In August 2020 Allegro Microsystems acquired Voxtel, a light detection and ranging (LiDAR) company for $35 million. With more than 20 years of experience, Voxtel had made a business of developing cutting-edge solutions for military, space, automotive and surveillance applications. With its 38 patents and eye-safe 1550nm technology for long range LiDAR, Voxtel was a futuristic complement to Allegro’s suite of power and sensing semiconductor solutions for advanced driver assistance systems.


This acquisition strengthens Allegro Microsystems’s position in the fledgling advanced driver assistance system market which is expected to boom as this technology moves from being exclusive to luxury vehicles to the mainstream vehicle market.
But aside from automotive, the explosive growth of data centers due to cloud computing underlines that the energy management possibilities offered by Allegro’s semiconductors are pivotal for the 21st century economy.
The company hopes to surf the wave of new green energy technologies, which will require power and sensor semiconductor solutions that can function in high-temperature, high-voltage and high-reliability conditions.
“We are really proud of the impact that our products make on society through energy efficiency and improved motion control,” notes Vig. “Our solutions are key enablers of safety and low emissions. I think we are in a great place for our shareholders, as well as our employees.”
One of the fundamental cultural changes that the company underwent to position itself for this expansive future is to stop seeing itself as a US-centric company but rather as a global company.

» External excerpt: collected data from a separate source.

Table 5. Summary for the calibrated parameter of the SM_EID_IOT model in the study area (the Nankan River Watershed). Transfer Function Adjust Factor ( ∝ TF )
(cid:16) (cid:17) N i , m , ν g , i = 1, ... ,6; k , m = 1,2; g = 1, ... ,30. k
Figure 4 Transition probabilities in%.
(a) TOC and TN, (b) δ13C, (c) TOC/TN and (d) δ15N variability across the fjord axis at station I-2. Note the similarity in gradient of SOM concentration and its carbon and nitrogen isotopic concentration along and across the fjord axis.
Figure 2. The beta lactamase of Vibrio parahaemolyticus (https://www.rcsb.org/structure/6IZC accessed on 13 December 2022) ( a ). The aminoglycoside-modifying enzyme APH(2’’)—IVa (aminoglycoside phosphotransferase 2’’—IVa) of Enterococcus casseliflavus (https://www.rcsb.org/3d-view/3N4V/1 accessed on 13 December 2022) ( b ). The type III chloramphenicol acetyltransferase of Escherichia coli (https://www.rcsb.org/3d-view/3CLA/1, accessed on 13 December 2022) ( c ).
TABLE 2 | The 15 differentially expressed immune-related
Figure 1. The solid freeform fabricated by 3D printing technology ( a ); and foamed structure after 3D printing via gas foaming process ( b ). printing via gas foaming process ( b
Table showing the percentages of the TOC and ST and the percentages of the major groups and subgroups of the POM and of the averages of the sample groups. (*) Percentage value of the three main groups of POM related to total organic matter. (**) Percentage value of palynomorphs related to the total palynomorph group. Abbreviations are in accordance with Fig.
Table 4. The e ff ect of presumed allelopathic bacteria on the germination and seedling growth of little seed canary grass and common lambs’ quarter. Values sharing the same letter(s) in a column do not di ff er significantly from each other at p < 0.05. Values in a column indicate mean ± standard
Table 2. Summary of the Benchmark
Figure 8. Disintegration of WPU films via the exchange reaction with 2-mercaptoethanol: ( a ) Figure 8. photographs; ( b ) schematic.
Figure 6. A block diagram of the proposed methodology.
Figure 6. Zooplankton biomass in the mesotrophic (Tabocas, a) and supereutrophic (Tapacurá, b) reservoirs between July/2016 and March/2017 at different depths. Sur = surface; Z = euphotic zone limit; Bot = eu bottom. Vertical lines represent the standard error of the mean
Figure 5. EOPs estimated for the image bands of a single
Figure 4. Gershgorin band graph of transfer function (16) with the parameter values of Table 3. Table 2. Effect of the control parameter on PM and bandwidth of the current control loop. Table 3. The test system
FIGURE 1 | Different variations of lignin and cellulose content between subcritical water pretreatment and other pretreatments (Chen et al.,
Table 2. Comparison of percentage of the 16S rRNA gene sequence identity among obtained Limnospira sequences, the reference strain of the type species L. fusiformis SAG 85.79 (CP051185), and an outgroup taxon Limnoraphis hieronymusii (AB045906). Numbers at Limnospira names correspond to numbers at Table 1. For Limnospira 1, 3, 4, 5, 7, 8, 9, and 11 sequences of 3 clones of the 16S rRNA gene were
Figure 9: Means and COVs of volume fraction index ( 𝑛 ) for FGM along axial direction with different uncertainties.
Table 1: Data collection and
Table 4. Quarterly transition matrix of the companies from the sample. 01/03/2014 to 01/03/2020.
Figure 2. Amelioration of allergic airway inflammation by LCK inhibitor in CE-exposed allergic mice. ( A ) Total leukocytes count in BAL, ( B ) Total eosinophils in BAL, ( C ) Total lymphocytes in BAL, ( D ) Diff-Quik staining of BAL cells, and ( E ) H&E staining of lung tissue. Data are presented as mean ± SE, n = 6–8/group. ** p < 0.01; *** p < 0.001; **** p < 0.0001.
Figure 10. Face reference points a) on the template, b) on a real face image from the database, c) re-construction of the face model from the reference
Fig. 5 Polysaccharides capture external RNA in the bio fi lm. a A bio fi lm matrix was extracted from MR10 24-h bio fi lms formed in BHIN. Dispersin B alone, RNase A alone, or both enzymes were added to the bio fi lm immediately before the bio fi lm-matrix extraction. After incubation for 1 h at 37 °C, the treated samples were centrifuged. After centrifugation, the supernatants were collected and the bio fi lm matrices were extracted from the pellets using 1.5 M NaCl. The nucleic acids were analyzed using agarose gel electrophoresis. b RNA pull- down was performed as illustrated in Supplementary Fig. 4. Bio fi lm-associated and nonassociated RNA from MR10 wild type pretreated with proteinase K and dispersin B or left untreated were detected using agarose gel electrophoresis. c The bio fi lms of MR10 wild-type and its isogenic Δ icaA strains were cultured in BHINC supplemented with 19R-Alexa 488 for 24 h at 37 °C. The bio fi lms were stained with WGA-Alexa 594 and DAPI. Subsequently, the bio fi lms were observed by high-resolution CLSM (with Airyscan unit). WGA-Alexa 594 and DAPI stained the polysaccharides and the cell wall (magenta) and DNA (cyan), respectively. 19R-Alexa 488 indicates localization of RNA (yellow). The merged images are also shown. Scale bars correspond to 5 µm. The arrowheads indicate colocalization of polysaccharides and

“We had to recognize that the center of the universe is not the East Coast of the US,” jokes Vig. “We had to recognize we had great partners, employees and contributors in South America, in Europe, and in Asia. We have sales and applications team members located all over the whole world to be close to our customers, so the question becomes how can we further foster global collaboration in a way that brings great solutions for customers? That is the journey that we are on.”